A MÚSICA ERUDITA E OS SONS DE LOUISIANA

Publicado na Folha de S.Paulo, segunda-feira, 1º de fevereiro de 1971
 
Neste texto foi mantida a grafia original

Lenita Miranda de Figueiredo

Não é uma tendencia exclusiva da musica contemporanea o emprego da melodia e do ritmo do imenso tesouro folclorico e popular pelos compositores classicos. Em todos os tempos os musicos têm buscado novos alentos para suas obras. Brahms, Weber, Grieg, Liszt, Rimsky-Korsakov, Glinka e muitos outros plasmaram suas composições com temas populares e folcloricos.

Segundo Ortiz Oderigo, Dvorak teria sido um dos primeiros compositores eruditos a vislumbrar no idioma musical afro-americano uma riqueza ritmica e melodica, digna da atenção. Parece-nos entretanto que o inglês Delius o antecedeu, incluindo fragmentos do cancioneiro negro em uma de suas obras. Nessa mesma epoca outros compositores modernos sentiram-se atraidos pela musica negra de Lousiana.

O compositor e pianista Louis Moreau Gotschalk, que nos visitou no seculo passado e morreu no Rio de Janeiro em 1869, harmonizou muitos temas negros para celebres obras como "The Banjo", "Le Bananier" e "La Bamboula". Nesta ultima o autor captou uma visão melodica das danças do Congo Square. Foi em 1884 que Delius visitou Washington e durante sua permanencia na Florida consagrou-se ao estudo das improvisações e danças da gente de côr. Escreveu então a opera "Koanga" que registra uma "calinda" e o oratorio "Appalachia".

A obra de Dvorak, nesse campo, reveste-se de maior trancendencia porque desde o seu aparecimento difundiu-se pelos Estados Unidos e Europa, marcando de tal maneira um estilo renovador que logo, os compositores chamados "serios" começaram a se interessar pela musica chamada "coisa de negros". Dvorak, em diversas oportunidades, recolheu melodias do folclore de seu pais e utilizou-as como tema principal de suas obras. Morando nos Estados Unidos de 1892 a 1895, pôde, nesses quatro anos recolher, pesquisar e utilizar fragmentos dos "folksongs" de afro-estadunidenses.

Na direção do Conservatorio Nacional de Musica de Nova York orientou seus alunos para os caminhos nacionalistas e nativistas, destacando os reais valores dos temas negros, populares e folcloricos como um inesgotavel manancial de recursos.
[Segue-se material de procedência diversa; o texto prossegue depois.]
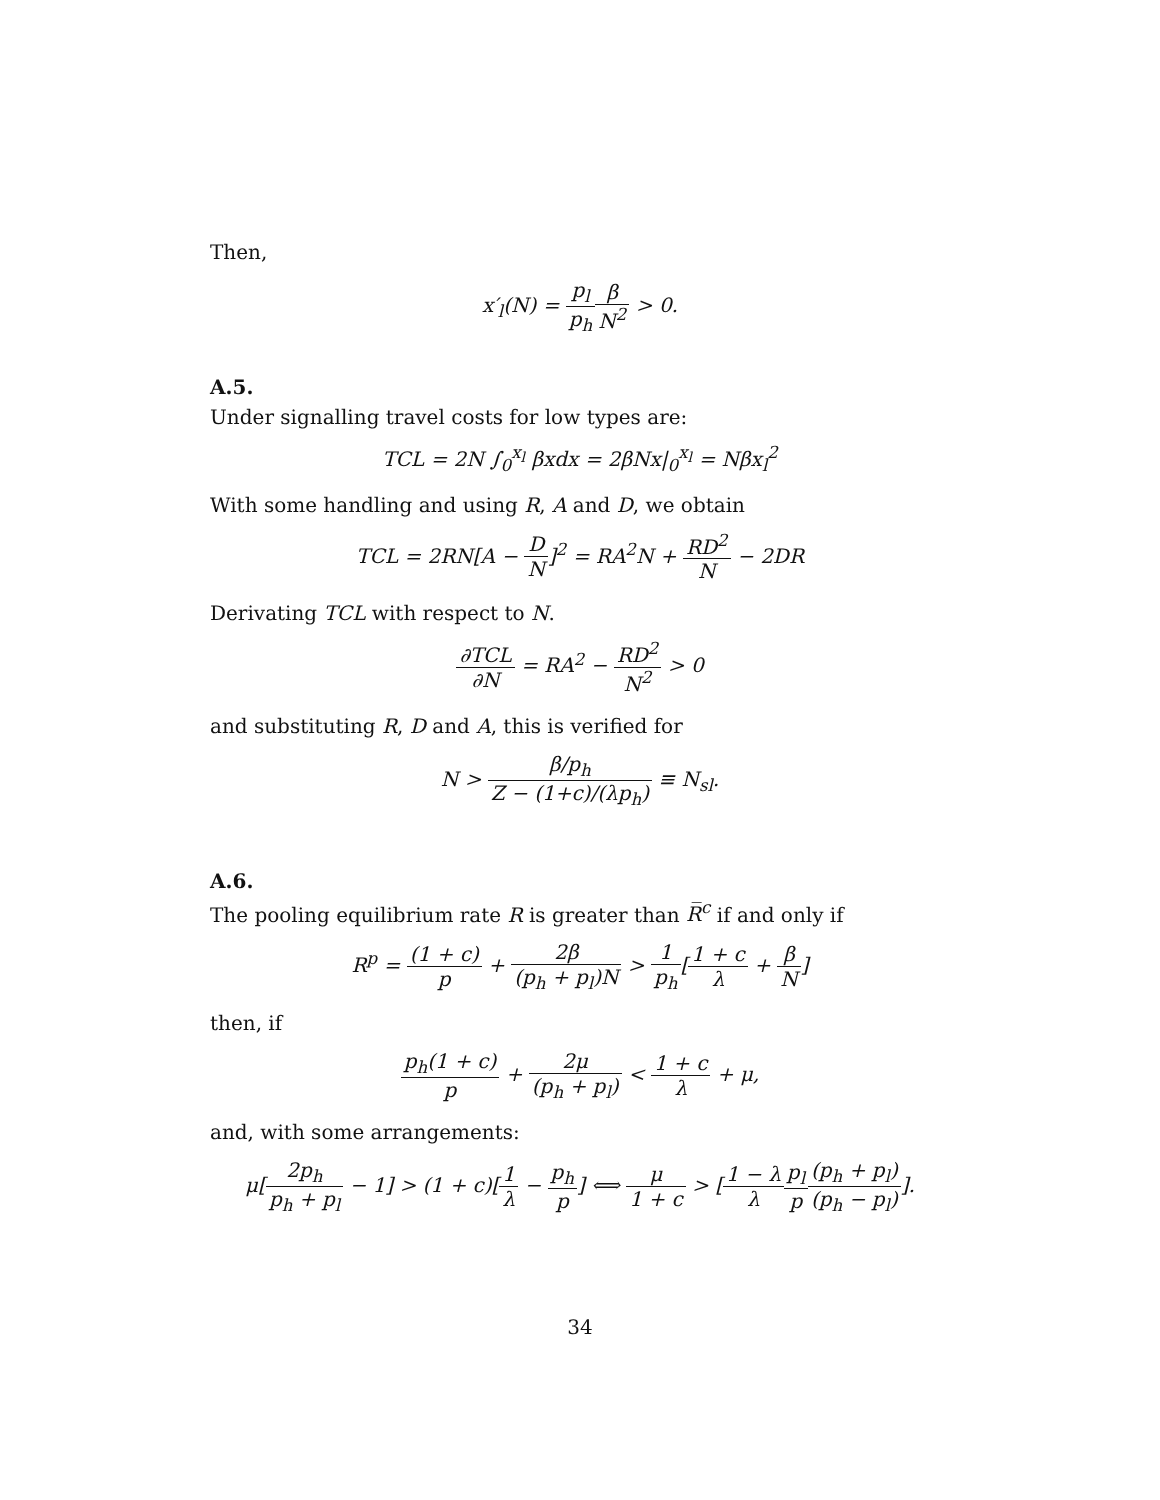Then,
x′<sub>l</sub>(N) = p<sub>l</sub> p<sub>h</sub> β N<sup>2</sup> > 0.
A.5.
Under signalling travel costs for low types are:
TCL = 2N ∫<sub>0</sub><sup>x<sub>l</sub></sup> βxdx = 2βNx|<sub>0</sub><sup>x<sub>l</sub></sup> = Nβx<sub>l</sub><sup>2</sup>
With some handling and using R, A and D, we obtain
TCL = 2RN[A − D N]<sup>2</sup> = RA<sup>2</sup>N + RD<sup>2</sup> N − 2DR
Derivating TCL with respect to N.
∂TCL ∂N = RA<sup>2</sup> − RD<sup>2</sup> N<sup>2</sup> > 0
and substituting R, D and A, this is verified for
N > β/p<sub>h</sub> Z − (1+c)/(λp<sub>h</sub>) ≡ N<sub>sl</sub>.
A.6.
The pooling equilibrium rate R is greater than R̅<sup>c</sup> if and only if
R<sup>p</sup> = (1 + c) p + 2β (p<sub>h</sub> + p<sub>l</sub>)N > 1 p<sub>h</sub>[1 + c λ + β N]
then, if
p<sub>h</sub>(1 + c) p + 2μ (p<sub>h</sub> + p<sub>l</sub>) < 1 + c λ + μ,
and, with some arrangements:
μ[2p<sub>h</sub> p<sub>h</sub> + p<sub>l</sub> − 1] > (1 + c)[1 λ − p<sub>h</sub> p] ⟺ μ 1 + c > [1 − λ λ p<sub>l</sub> p(p<sub>h</sub> + p<sub>l</sub>) (p<sub>h</sub> − p<sub>l</sub>)].
34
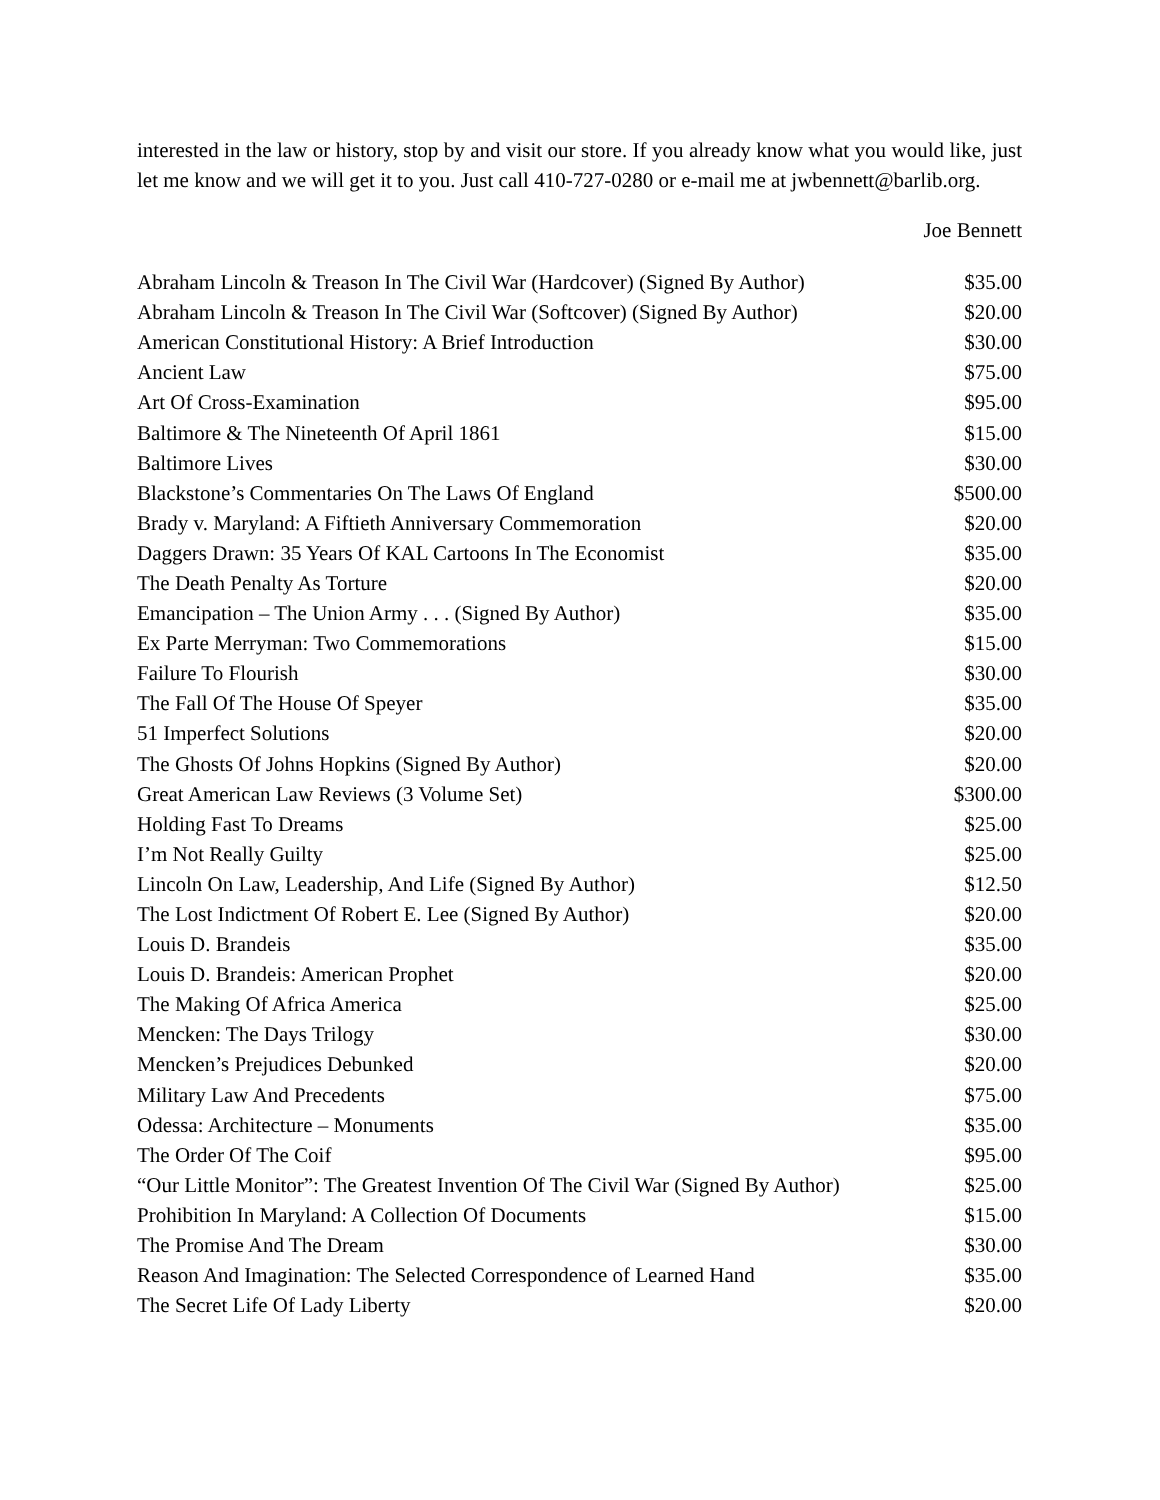interested in the law or history, stop by and visit our store. If you already know what you would like, just let me know and we will get it to you. Just call 410-727-0280 or e-mail me at jwbennett@barlib.org.
Joe Bennett
| Abraham Lincoln & Treason In The Civil War (Hardcover) (Signed By Author) | $35.00 |
| Abraham Lincoln & Treason In The Civil War (Softcover) (Signed By Author) | $20.00 |
| American Constitutional History: A Brief Introduction | $30.00 |
| Ancient Law | $75.00 |
| Art Of Cross-Examination | $95.00 |
| Baltimore & The Nineteenth Of April 1861 | $15.00 |
| Baltimore Lives | $30.00 |
| Blackstone’s Commentaries On The Laws Of England | $500.00 |
| Brady v. Maryland: A Fiftieth Anniversary Commemoration | $20.00 |
| Daggers Drawn: 35 Years Of KAL Cartoons In The Economist | $35.00 |
| The Death Penalty As Torture | $20.00 |
| Emancipation – The Union Army . . . (Signed By Author) | $35.00 |
| Ex Parte Merryman: Two Commemorations | $15.00 |
| Failure To Flourish | $30.00 |
| The Fall Of The House Of Speyer | $35.00 |
| 51 Imperfect Solutions | $20.00 |
| The Ghosts Of Johns Hopkins (Signed By Author) | $20.00 |
| Great American Law Reviews (3 Volume Set) | $300.00 |
| Holding Fast To Dreams | $25.00 |
| I’m Not Really Guilty | $25.00 |
| Lincoln On Law, Leadership, And Life (Signed By Author) | $12.50 |
| The Lost Indictment Of Robert E. Lee (Signed By Author) | $20.00 |
| Louis D. Brandeis | $35.00 |
| Louis D. Brandeis: American Prophet | $20.00 |
| The Making Of Africa America | $25.00 |
| Mencken: The Days Trilogy | $30.00 |
| Mencken’s Prejudices Debunked | $20.00 |
| Military Law And Precedents | $75.00 |
| Odessa: Architecture – Monuments | $35.00 |
| The Order Of The Coif | $95.00 |
| “Our Little Monitor”: The Greatest Invention Of The Civil War (Signed By Author) | $25.00 |
| Prohibition In Maryland: A Collection Of Documents | $15.00 |
| The Promise And The Dream | $30.00 |
| Reason And Imagination: The Selected Correspondence of Learned Hand | $35.00 |
| The Secret Life Of Lady Liberty | $20.00 |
Foi quando nasceu a "Quinta Sinfonia" chamada "Novo Mundo", apresentada com sucesso inedito pela Sociedade Filarmonica de Nova York em 1893.

Harry Thacker Burieigh, compositor e cantor negro, afirma que nessa sinfonia foram utilizados varios temas que costumava cantar para Dvorak; canções de trabalho e em especial "Swing Low Sweet Charriot" e que o compositor teria usado fragmentos desses "spirituals" em muitos trechos de sua obra. No "Quarteto Americano, Op. 96" e no "Quinteto em mil bemol, Op. 97" também prevaleceriam as mesmas caracteristicas da musica negra.

As obras classicas começaram então a aparecer e anotar acentuada influencia do folclore afro-americano e mais tarde do "ragtime". O jazz penetrava indiscutivelmente no dominio da musica erudita.